"Yes; you can tell then. And you may come to like us so well you may stay content."
"Oh, if he comes! Then it will be all right. And you think I ought to pray for that?"
It was a cruel strait for Miss Eunice and staggered her faith. She was not to lead astray or harm "one of the least of these." But the child was a heathen with no real knowledge of the true God. Like a vision almost, Miss Eunice looked back at her own childhood, and the awful, overshadowing power she believed was God, who wrote down every wicked thought and wrong deed, and would confront her with them at the Judgment Day. She prayed nightly, often in the night, when she woke up, and she was no surer of God's love than this little heathen child.
"It is right to pray for the things we want, but to be resigned if God doesn't see fit to give them to us."
"Then the prayers are thrown away. And do you know just what God is?"
"My dear!" in a shocked tone, "no one can tell. It is one of the mysteries to be revealed when we see Him as He truly is at the last day. A little girl cannot understand it. I do not, and I have sought the truth many years. Now I am trusting, because I feel assured He will do what is right. Tell me something about your life with your father."

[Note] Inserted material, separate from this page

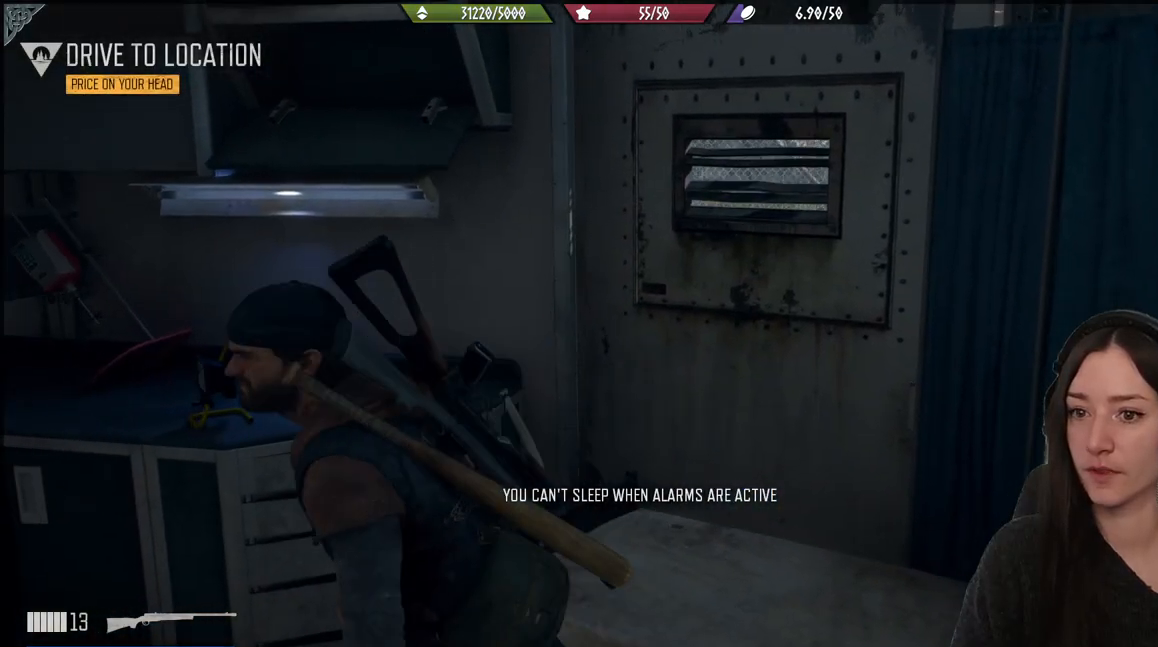
{"buttons": [], "left_stick": "up", "right_stick": "right", "events": [[367, "left_stick", "up-left"], [467, "left_stick", "up"]]}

"Oh, things were so different there. Houses, and there were always servants, so you didn't ever need to fan yourself. Babo and Nalla were always about. Babo used to take me out in a chair that had curtains around and a big umbrella overhead. Sometimes Chandra went with him. And the streets were funny and crooked, and houses set anywhere in them. I liked going up in the mountains best, it wasn't so hot. And the trees were splendid, and beautiful vines and flowers of all sorts. Mrs. Dallas went the last time. She had two girls and a big boy. I did not like him. He would pinch my arms and then say he didn't. I liked the girls, one was larger than I. And we swung in the hammocks the vines made. Only I was afraid of the snakes, and there are so many everywhere. Alfred liked to kill them."
She shuddered a little and glanced about the room with dilated eyes.
"They come into your houses sometimes. Nalla used to catch them and sling them hard on the ground, and that stunned them. And we used to make wreaths of the beautiful flowers. Agnes Dallas knew so many stories about fairies, little people who come out at night, when the moon shines, and dance round in rings. They slip in houses, and the nice ones do some work, but the wicked ones sour the milk, and spoil the bread, and hide things. And, sometimes, they change children into a cat, or a rabbit, or something, and it is seven years before you can get your own shape again. Do you have them here?"
"There is no such thing. That is all falsehood," was the decisive comment.